### Input data
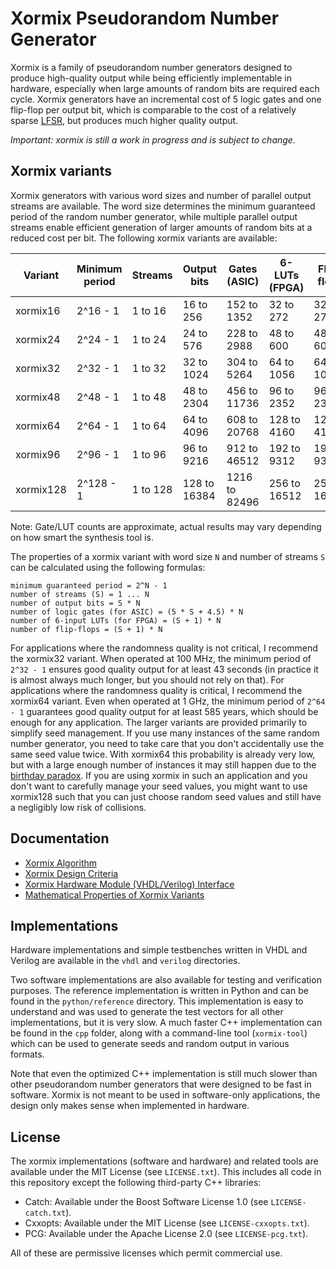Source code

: Xormix Pseudorandom Number Generator
====================================

Xormix is a family of pseudorandom number generators designed to produce high-quality output while being efficiently implementable in hardware, especially when large amounts of random bits are required each cycle. Xormix generators have an incremental cost of 5 logic gates and one flip-flop per output bit, which is comparable to the cost of a relatively sparse [LFSR](https://en.wikipedia.org/wiki/Linear-feedback_shift_register), but produces much higher quality output.

*Important: xormix is still a work in progress and is subject to change.*

Xormix variants
---------------

Xormix generators with various word sizes and number of parallel output streams are available. The word size determines the minimum guaranteed period of the random number generator, while multiple parallel output streams enable efficient generation of larger amounts of random bits at a reduced cost per bit. The following xormix variants are available:

| Variant   | Minimum period | Streams  | Output bits  | Gates (ASIC)  | 6-LUTs (FPGA) | Flip-flops   |
| --------- | -------------- | -------- | ------------ | ------------- | ------------- | ------------ |
| xormix16  | 2^16 - 1       | 1 to 16  | 16 to 256    | 152 to 1352   | 32 to 272     | 32 to 272    |
| xormix24  | 2^24 - 1       | 1 to 24  | 24 to 576    | 228 to 2988   | 48 to 600     | 48 to 600    |
| xormix32  | 2^32 - 1       | 1 to 32  | 32 to 1024   | 304 to 5264   | 64 to 1056    | 64 to 1056   |
| xormix48  | 2^48 - 1       | 1 to 48  | 48 to 2304   | 456 to 11736  | 96 to 2352    | 96 to 2352   |
| xormix64  | 2^64 - 1       | 1 to 64  | 64 to 4096   | 608 to 20768  | 128 to 4160   | 128 to 4160  |
| xormix96  | 2^96 - 1       | 1 to 96  | 96 to 9216   | 912 to 46512  | 192 to 9312   | 192 to 9312  |
| xormix128 | 2^128 - 1      | 1 to 128 | 128 to 16384 | 1216 to 82496 | 256 to 16512  | 256 to 16512 |

Note: Gate/LUT counts are approximate, actual results may vary depending on how smart the synthesis tool is.

The properties of a xormix variant with word size `N` and number of streams `S` can be calculated using the following formulas:

	minimum guaranteed period = 2^N - 1
	number of streams (S) = 1 ... N
	number of output bits = S * N
	number of logic gates (for ASIC) = (5 * S + 4.5) * N
	number of 6-input LUTs (for FPGA) = (S + 1) * N
	number of flip-flops = (S + 1) * N

For applications where the randomness quality is not critical, I recommend the xormix32 variant. When operated at 100 MHz, the minimum period of `2^32 - 1` ensures good quality output for at least 43 seconds (in practice it is almost always much longer, but you should not rely on that). For applications where the randomness quality is critical, I recommend the xormix64 variant. Even when operated at 1 GHz, the minimum period of `2^64 - 1` guarantees good quality output for at least 585 years, which should be enough for any application. The larger variants are provided primarily to simplify seed management. If you use many instances of the same random number generator, you need to take care that you don't accidentally use the same seed value twice. With xormix64 this probability is already very low, but with a large enough number of instances it may still happen due to the [birthday paradox](https://en.wikipedia.org/wiki/Birthday_problem). If you are using xormix in such an application and you don't want to carefully manage your seed values, you might want to use xormix128 such that you can just choose random seed values and still have a negligibly low risk of collisions.

Documentation
-------------

- [Xormix Algorithm](doc/algorithm.md)
- [Xormix Design Criteria](doc/design-criteria.md)
- [Xormix Hardware Module (VHDL/Verilog) Interface](doc/hardware-interface.md)
- [Mathematical Properties of Xormix Variants](doc/mathematical-properties.md)

Implementations
---------------

Hardware implementations and simple testbenches written in VHDL and Verilog are available in the `vhdl` and `verilog` directories.

Two software implementations are also available for testing and verification purposes. The reference implementation is written in Python and can be found in the `python/reference` directory. This implementation is easy to understand and was used to generate the test vectors for all other implementations, but it is very slow. A much faster C++ implementation can be found in the `cpp` folder, along with a command-line tool (`xormix-tool`) which can be used to generate seeds and random output in various formats.

Note that even the optimized C++ implementation is still much slower than other pseudorandom number generators that were designed to be fast in software. Xormix is not meant to be used in software-only applications, the design only makes sense when implemented in hardware.

License
-------

The xormix implementations (software and hardware) and related tools are available under the MIT License (see `LICENSE.txt`). This includes all code in this repository except the following third-party C++ libraries:

- Catch: Available under the Boost Software License 1.0 (see `LICENSE-catch.txt`).
- Cxxopts: Available under the MIT License (see `LICENSE-cxxopts.txt`).
- PCG: Available under the Apache License 2.0 (see `LICENSE-pcg.txt`).

All of these are permissive licenses which permit commercial use.
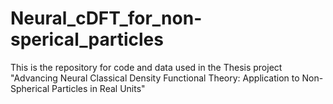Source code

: # Neural_cDFT_for_non-sperical_particles
This is the repository for code and data used in the Thesis project "Advancing Neural Classical Density Functional Theory: Application to Non-Spherical Particles in Real Units"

### Exercise prompt
When you set down the material above, keep every word exact and include no pictures.

### Task response
Source code

: Xormix Pseudorandom Number Generator
====================================

Xormix is a family of pseudorandom number generators designed to produce high-quality output while being efficiently implementable in hardware, especially when large amounts of random bits are required each cycle. Xormix generators have an incremental cost of 5 logic gates and one flip-flop per output bit, which is comparable to the cost of a relatively sparse [LFSR](https://en.wikipedia.org/wiki/Linear-feedback_shift_register), but produces much higher quality output.

*Important: xormix is still a work in progress and is subject to change.*

Xormix variants
---------------

Xormix generators with various word sizes and number of parallel output streams are available. The word size determines the minimum guaranteed period of the random number generator, while multiple parallel output streams enable efficient generation of larger amounts of random bits at a reduced cost per bit. The following xormix variants are available:

| Variant   | Minimum period | Streams  | Output bits  | Gates (ASIC)  | 6-LUTs (FPGA) | Flip-flops   |
| --------- | -------------- | -------- | ------------ | ------------- | ------------- | ------------ |
| xormix16  | 2^16 - 1       | 1 to 16  | 16 to 256    | 152 to 1352   | 32 to 272     | 32 to 272    |
| xormix24  | 2^24 - 1       | 1 to 24  | 24 to 576    | 228 to 2988   | 48 to 600     | 48 to 600    |
| xormix32  | 2^32 - 1       | 1 to 32  | 32 to 1024   | 304 to 5264   | 64 to 1056    | 64 to 1056   |
| xormix48  | 2^48 - 1       | 1 to 48  | 48 to 2304   | 456 to 11736  | 96 to 2352    | 96 to 2352   |
| xormix64  | 2^64 - 1       | 1 to 64  | 64 to 4096   | 608 to 20768  | 128 to 4160   | 128 to 4160  |
| xormix96  | 2^96 - 1       | 1 to 96  | 96 to 9216   | 912 to 46512  | 192 to 9312   | 192 to 9312  |
| xormix128 | 2^128 - 1      | 1 to 128 | 128 to 16384 | 1216 to 82496 | 256 to 16512  | 256 to 16512 |

Note: Gate/LUT counts are approximate, actual results may vary depending on how smart the synthesis tool is.

The properties of a xormix variant with word size `N` and number of streams `S` can be calculated using the following formulas:

	minimum guaranteed period = 2^N - 1
	number of streams (S) = 1 ... N
	number of output bits = S * N
	number of logic gates (for ASIC) = (5 * S + 4.5) * N
	number of 6-input LUTs (for FPGA) = (S + 1) * N
	number of flip-flops = (S + 1) * N

For applications where the randomness quality is not critical, I recommend the xormix32 variant. When operated at 100 MHz, the minimum period of `2^32 - 1` ensures good quality output for at least 43 seconds (in practice it is almost always much longer, but you should not rely on that). For applications where the randomness quality is critical, I recommend the xormix64 variant. Even when operated at 1 GHz, the minimum period of `2^64 - 1` guarantees good quality output for at least 585 years, which should be enough for any application. The larger variants are provided primarily to simplify seed management. If you use many instances of the same random number generator, you need to take care that you don't accidentally use the same seed value twice. With xormix64 this probability is already very low, but with a large enough number of instances it may still happen due to the [birthday paradox](https://en.wikipedia.org/wiki/Birthday_problem). If you are using xormix in such an application and you don't want to carefully manage your seed values, you might want to use xormix128 such that you can just choose random seed values and still have a negligibly low risk of collisions.

Documentation
-------------

- [Xormix Algorithm](doc/algorithm.md)
- [Xormix Design Criteria](doc/design-criteria.md)
- [Xormix Hardware Module (VHDL/Verilog) Interface](doc/hardware-interface.md)
- [Mathematical Properties of Xormix Variants](doc/mathematical-properties.md)

Implementations
---------------

Hardware implementations and simple testbenches written in VHDL and Verilog are available in the `vhdl` and `verilog` directories.

Two software implementations are also available for testing and verification purposes. The reference implementation is written in Python and can be found in the `python/reference` directory. This implementation is easy to understand and was used to generate the test vectors for all other implementations, but it is very slow. A much faster C++ implementation can be found in the `cpp` folder, along with a command-line tool (`xormix-tool`) which can be used to generate seeds and random output in various formats.

Note that even the optimized C++ implementation is still much slower than other pseudorandom number generators that were designed to be fast in software. Xormix is not meant to be used in software-only applications, the design only makes sense when implemented in hardware.

License
-------

The xormix implementations (software and hardware) and related tools are available under the MIT License (see `LICENSE.txt`). This includes all code in this repository except the following third-party C++ libraries:

- Catch: Available under the Boost Software License 1.0 (see `LICENSE-catch.txt`).
- Cxxopts: Available under the MIT License (see `LICENSE-cxxopts.txt`).
- PCG: Available under the Apache License 2.0 (see `LICENSE-pcg.txt`).

All of these are permissive licenses which permit commercial use.
Source code

: # Neural_cDFT_for_non-sperical_particles
This is the repository for code and data used in the Thesis project "Advancing Neural Classical Density Functional Theory: Application to Non-Spherical Particles in Real Units"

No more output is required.